Extract to read:
▶

As with other people, from my clients, if I attempt to do nslookups I do get initial time-out errors virtually 100%:

C:\Users\tentpiglet>nslookup cnn.com
Server:  pfsense.tentpiglet.XXXXXXXXXXX.org
Address:  192.168.1.254

DNS request timed out.
    timeout was 2 seconds.
Non-authoritative answer:
Name:    cnn.com
Addresses:  2a04:4e42:600::323
          2a04:4e42:400::323
          2a04:4e42::323
          2a04:4e42:200::323
          151.101.193.67
          151.101.65.67
          151.101.129.67
          151.101.1.67

johnpoz

@tentpiglet that domain has multiple cnames that need to be followed

; QUESTION SECTION:
;login.microsoftonline.com.     IN      A

;; ANSWER SECTION:
login.microsoftonline.com. 30   IN      CNAME   ak.privatelink.msidentity.com.
ak.privatelink.msidentity.com. 30 IN    CNAME   www.tm.ak.prd.aadg.akadns.net.

If your having an issue with resolving - maybe because of flaky ipv6 then yeah such records would be more problematic than most.

◀

Dataset extract:
▶

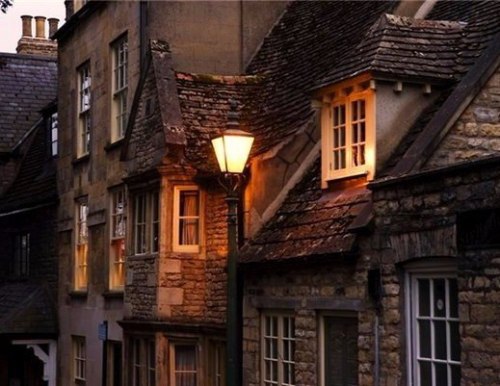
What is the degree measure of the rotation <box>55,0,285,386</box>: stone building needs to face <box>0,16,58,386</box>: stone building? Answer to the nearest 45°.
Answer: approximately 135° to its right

◀
▶

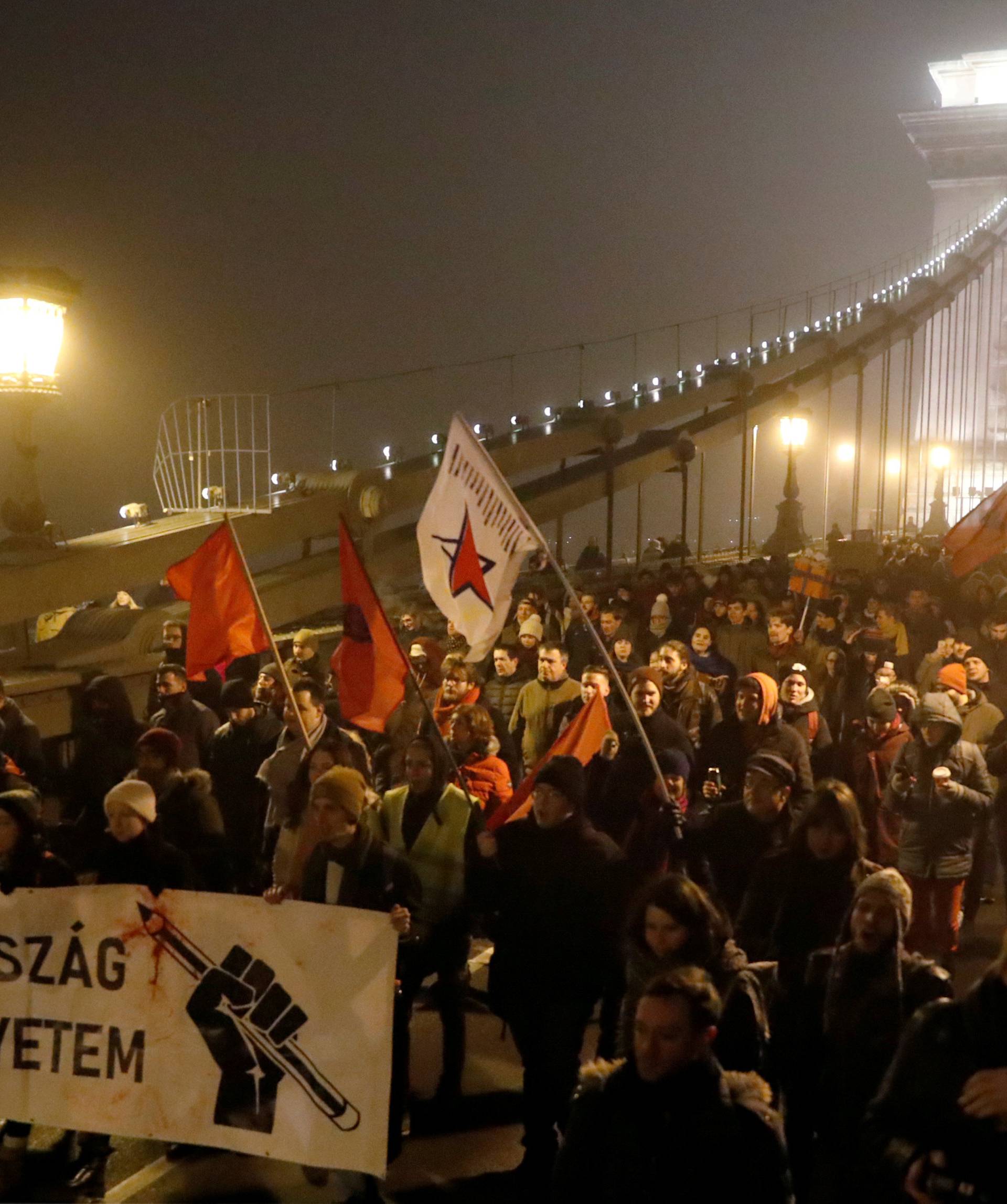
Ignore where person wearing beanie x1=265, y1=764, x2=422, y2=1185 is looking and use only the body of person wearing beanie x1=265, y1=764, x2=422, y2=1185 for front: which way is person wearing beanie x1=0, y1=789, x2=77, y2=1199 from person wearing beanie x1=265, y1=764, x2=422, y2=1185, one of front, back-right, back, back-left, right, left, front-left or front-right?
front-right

◀

Tasks for this exercise:
A - In the DNS timeout thread, what server address does the nslookup output show?
B - Reproduce the stretch of the DNS timeout thread from "As with other" through "was 2 seconds.".
C - Continue the DNS timeout thread from the point where it stops.

Expected results:
A - 192.168.1.254

B -
As with other people, from my clients, if I attempt to do nslookups I do get initial time-out errors virtually 100%:

C:\Users\tentpiglet>nslookup cnn.com
Server:  pfsense.tentpiglet.XXXXXXXXXXX.org
Address:  192.168.1.254

DNS request timed out.
    timeout was 2 seconds.

C -
edit: also if you setting strict qname you could have issues

PCOL IT Admin

@gertjan Just reporting what worked to resolve (no pun intended!) my issue (which was bad & disruptive, and only started after the 22.05 upgrade...) So I am going to try and re-enable it, but one thing I've noticed is that there's a lot of pushback from you and @johnpoz against anything being wrong with Unbound in 22.05... Can you at least accept that there is some issue going on (intermittently, which sucks for t-shooting) post 22.05 upgrade for some of us? Let's not blame the user just because "works on my machine"...

I have 22.05 now running on my 3100 (which was problematic), a 2100 under my admin (at my house of worship), and a 4100 I just deployed at work... (I also have three other Intel-based platforms running pfSense at work as well, would need to check the releases on those.) If we need data from these platforms to assist problem identification efforts, please let me know.

lohphat

What is the current tally that disabling IPv6 was implicated in resolving the issue?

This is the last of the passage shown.